The Glasgow Coma Scale is a simple, but reliable clinical measure of responsiveness that is used at an accident scene, in the emergency department or in the intensive care unit (ICU) to define the severity of a patient’s injury.
The American Congress of Rehabilitation Medicine (ACRM) devised a more specific set of criteria to define “mild” that takes other factors into account: how long the patient was unconscious, how long the patient was confused or experienced memory loss and the type of brain injury seen on CT scan.
To a non-medical person, these criteria probably do not seem very “mild,” but research has shown that they are roughly accurate predictors of long-term recovery.
Concussion
Concussion is often used as a synonym for “mild traumatic brain injury,” but the medical community uses this term only for injuries at the most mild end of the mild traumatic brain injury spectrum. All of these medical definitions include a brief period of loss or alteration of consciousness and/or a brief lapse of memory following injury.
No medical test currently confirms or measures concussion. This may be available in the near future.
Here is a more clinically precise definition cited directly from the 3rd International Conference on Concussion in Sport (2008):
“Concussion is a complex pathophysiological process affecting the brain, induced by traumatic biomechanical forces … Concussion typically results in the rapid onset of short-lived impairment of neurological function that resolves spontaneously …a graded set of clinical symptoms that may or may not involve loss of consciousness.”
The implications of this definition provide clinical guidance:
- Concussion “affects the brain,” not just the head; bleeding scalps and hurting heads are not concussions.
- People recover from concussions
- Only in a small percentage of cases are post-concussive symptoms prolonged
The conference report endorsed the conclusion that the symptoms of concussion fall into one of three general areas: Somatic (physical), cognitive (brain function), and emotional (psychological). Thinking of a patient’s symptoms in this manner can guide treatment better than collapsing all symptoms into “post concussion syndrome."

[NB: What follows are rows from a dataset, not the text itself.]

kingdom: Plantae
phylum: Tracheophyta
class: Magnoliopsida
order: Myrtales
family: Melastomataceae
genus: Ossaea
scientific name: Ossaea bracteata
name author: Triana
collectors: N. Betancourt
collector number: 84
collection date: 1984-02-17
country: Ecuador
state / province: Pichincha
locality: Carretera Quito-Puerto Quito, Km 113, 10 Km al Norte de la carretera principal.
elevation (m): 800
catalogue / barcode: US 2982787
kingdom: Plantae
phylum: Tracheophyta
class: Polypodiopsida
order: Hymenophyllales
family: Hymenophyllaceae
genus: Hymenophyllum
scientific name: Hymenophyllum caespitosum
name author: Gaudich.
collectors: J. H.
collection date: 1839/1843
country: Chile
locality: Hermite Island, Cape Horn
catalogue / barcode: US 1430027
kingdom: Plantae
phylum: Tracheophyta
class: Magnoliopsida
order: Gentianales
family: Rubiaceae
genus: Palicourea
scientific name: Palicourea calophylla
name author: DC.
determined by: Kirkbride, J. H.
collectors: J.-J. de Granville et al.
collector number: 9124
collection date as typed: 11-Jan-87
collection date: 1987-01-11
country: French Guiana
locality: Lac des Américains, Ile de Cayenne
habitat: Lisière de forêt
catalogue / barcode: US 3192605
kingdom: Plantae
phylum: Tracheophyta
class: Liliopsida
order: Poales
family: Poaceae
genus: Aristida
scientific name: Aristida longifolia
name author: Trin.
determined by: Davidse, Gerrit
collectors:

Moderate to Severe Brain Injury
In the acute phase after injury, severity is defined by the Glasgow Coma Scale. Patients with a certain Glasgow Coma Score number are not responsive except perhaps to pain – what a layperson would consider to be coma.
Coma in severe injury may be prolonged. Emergence from coma will almost always follow a path of low arousal to agitation to confusion to orientation but still impaired cognition, and finally slow improvement in cognition. There are several clinical scales that physicians and therapists use to follow this improvement. Although the focus of recovery is on cognitive and behavioral problems, more severe injury can also cause substantial problems with movement, speech and walking.
Subdural or epidural hemorrhages (bleeding) are outside the brain and do not directly cause brain damage. If large, either may cause brain damage by compression (herniation) and contribute to early severity. Epidural hematomas, in particular, may accumulate very quickly and cause death if removal is delayed when they are large. Once removed, however, there need not be any residual brain damage from these hemorrhages.
Focal cortical contusions (FCC) are bruises on the surface of the brain. These can be associated with “complicated” mild injuries. They can be caused by direct trauma often associated with skull fracture and subdural hematoma (bruising). In this case, the focal cortical contusions might be located anywhere over the surface of the brain. They can also be caused by momentum of the brain against the inner surface of the skull.
Like stroke, which is another cause of injury to specific parts of the brain, focal cortical contusions do not cause coma. They do produce impairments based on the functions of the damaged parts of the brain.